In a significant discovery, the Pune-based Nationwide Centre for Radio Astrophysics (NCRA-TIFR) and Raman Analysis Institute (RRI), Bengaluru have used the Giant Metrewave Radio Telescope (GMRT) to measure the atomic hydrogen content (of 8 billion years ago) of galaxies when the universe was young.

  • This will help in unveiling the reason behind declining star formation in the Milky Way in the present time.

Key Points

  • The Study: For the first time the atomic hydrogen gas content of star forming galaxies for a past date (about 8 billion years ago) was measured with the help of the upgraded GMRT.
    • Unlike stars which emit light strongly at optical wavelengths, the atomic hydrogen signal lies in the radio wavelengths, at a wavelength of 21 cm, and can only be detected with radio telescopes.
    • Stacking: This 21 cm signal is intrinsically very weak, to overcome this limitation, the team used a technique called “stacking” to combine the 21 cm signals of nearly 8,000 galaxies that had earlier been identified with the help of optical telescopes.
      • This method measures the average gas content of these galaxies.
  • Significance of Discovery:
    • Galaxies in the universe are made up mostly of gas and stars, with gas being converted into stars throughout the life of a galaxy.
      • Understanding galaxies requires us to determine how the amounts of both gas and stars change with time.
    • The star formation activity in galaxies peaked about 8-10 billion years ago (galaxy was young) and has been declining steadily till today.
      • The cause of this decline was unknown as there had been no information regarding the amount of atomic hydrogen gas — the primary fuel for star formation — in galaxies in these early times.
    • The observed decline in star formation activity could thus be explained by the exhaustion of the atomic hydrogen. Given the intense star formation in these early galaxies, their atomic gas would be consumed by star formation in just one or two billion years.

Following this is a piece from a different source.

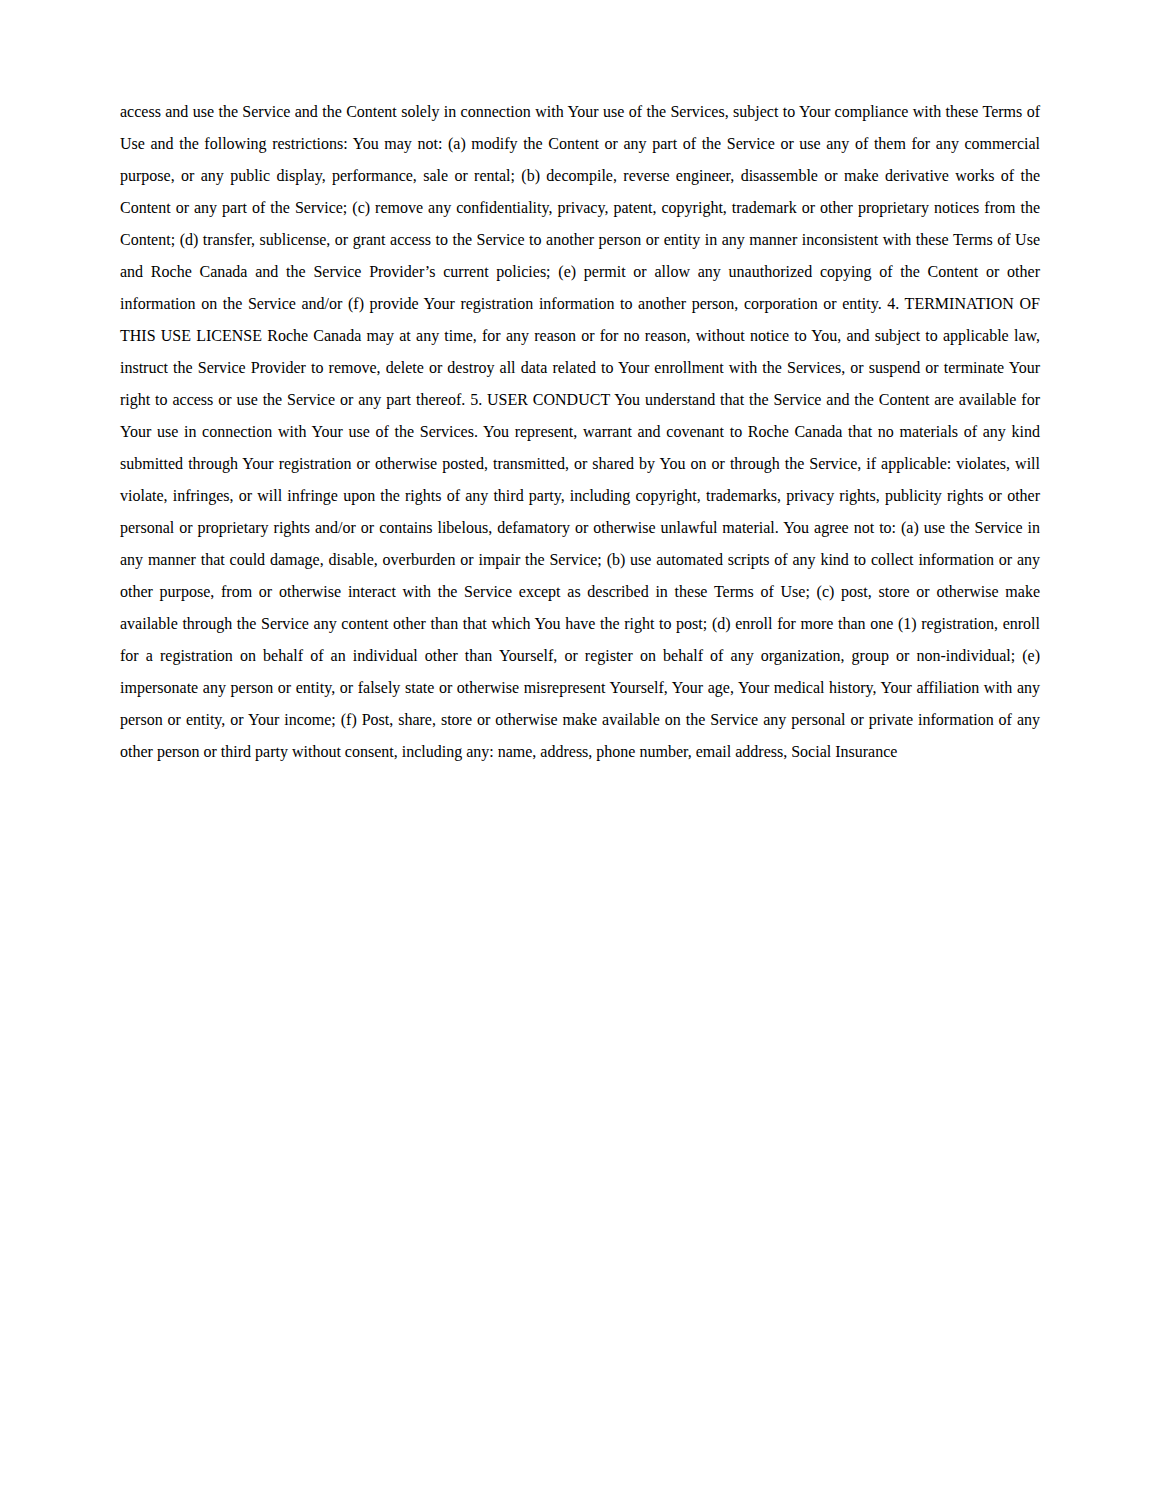access and use the Service and the Content solely in connection with Your use of the Services, subject to Your compliance with these Terms of Use and the following restrictions: You may not: (a) modify the Content or any part of the Service or use any of them for any commercial purpose, or any public display, performance, sale or rental; (b) decompile, reverse engineer, disassemble or make derivative works of the Content or any part of the Service; (c) remove any confidentiality, privacy, patent, copyright, trademark or other proprietary notices from the Content; (d) transfer, sublicense, or grant access to the Service to another person or entity in any manner inconsistent with these Terms of Use and Roche Canada and the Service Provider’s current policies; (e) permit or allow any unauthorized copying of the Content or other information on the Service and/or (f) provide Your registration information to another person, corporation or entity. 4. TERMINATION OF THIS USE LICENSE Roche Canada may at any time, for any reason or for no reason, without notice to You, and subject to applicable law, instruct the Service Provider to remove, delete or destroy all data related to Your enrollment with the Services, or suspend or terminate Your right to access or use the Service or any part thereof. 5. USER CONDUCT You understand that the Service and the Content are available for Your use in connection with Your use of the Services. You represent, warrant and covenant to Roche Canada that no materials of any kind submitted through Your registration or otherwise posted, transmitted, or shared by You on or through the Service, if applicable: violates, will violate, infringes, or will infringe upon the rights of any third party, including copyright, trademarks, privacy rights, publicity rights or other personal or proprietary rights and/or or contains libelous, defamatory or otherwise unlawful material. You agree not to: (a) use the Service in any manner that could damage, disable, overburden or impair the Service; (b) use automated scripts of any kind to collect information or any other purpose, from or otherwise interact with the Service except as described in these Terms of Use; (c) post, store or otherwise make available through the Service any content other than that which You have the right to post; (d) enroll for more than one (1) registration, enroll for a registration on behalf of an individual other than Yourself, or register on behalf of any organization, group or non-individual; (e) impersonate any person or entity, or falsely state or otherwise misrepresent Yourself, Your age, Your medical history, Your affiliation with any person or entity, or Your income; (f) Post, share, store or otherwise make available on the Service any personal or private information of any other person or third party without consent, including any: name, address, phone number, email address, Social Insurance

Giant Metrewave Radio Telescope

  • GMRT is an array of thirty fully steerable parabolic radio telescopes of 45 metre diameter. It is operated by the National Centre for Radio Astrophysics of the Tata Institute of Fundamental Research. It is an indigenous project.
  • It functions at the metre wavelength part of the radio spectrum because man-made radio interference is considerably lower in this part of the spectrum in India and there are many outstanding astrophysics problems which are best studied at metre wavelengths.
  • Detecting the 21 cm signal from the most distant galaxies in the universe was the main science goal of the GMRT, when it was designed and built by a team led by the late pioneering astrophysicist Govind Swarup in the 1980s and 1990s.
  • The big jump in sensitivity was due to the upgrade of the GMRT with new wide band receivers and electronics in 2017.
  • The location for GMRT, Pune meets several important criteria such as low man-made radio noise, availability of good communication, vicinity of industrial, educational and other infrastructure and, a geographical latitude sufficiently north of the geomagnetic equator in order to have a reasonably quiet ionosphere and yet be able to observe a good part of the southern sky as well.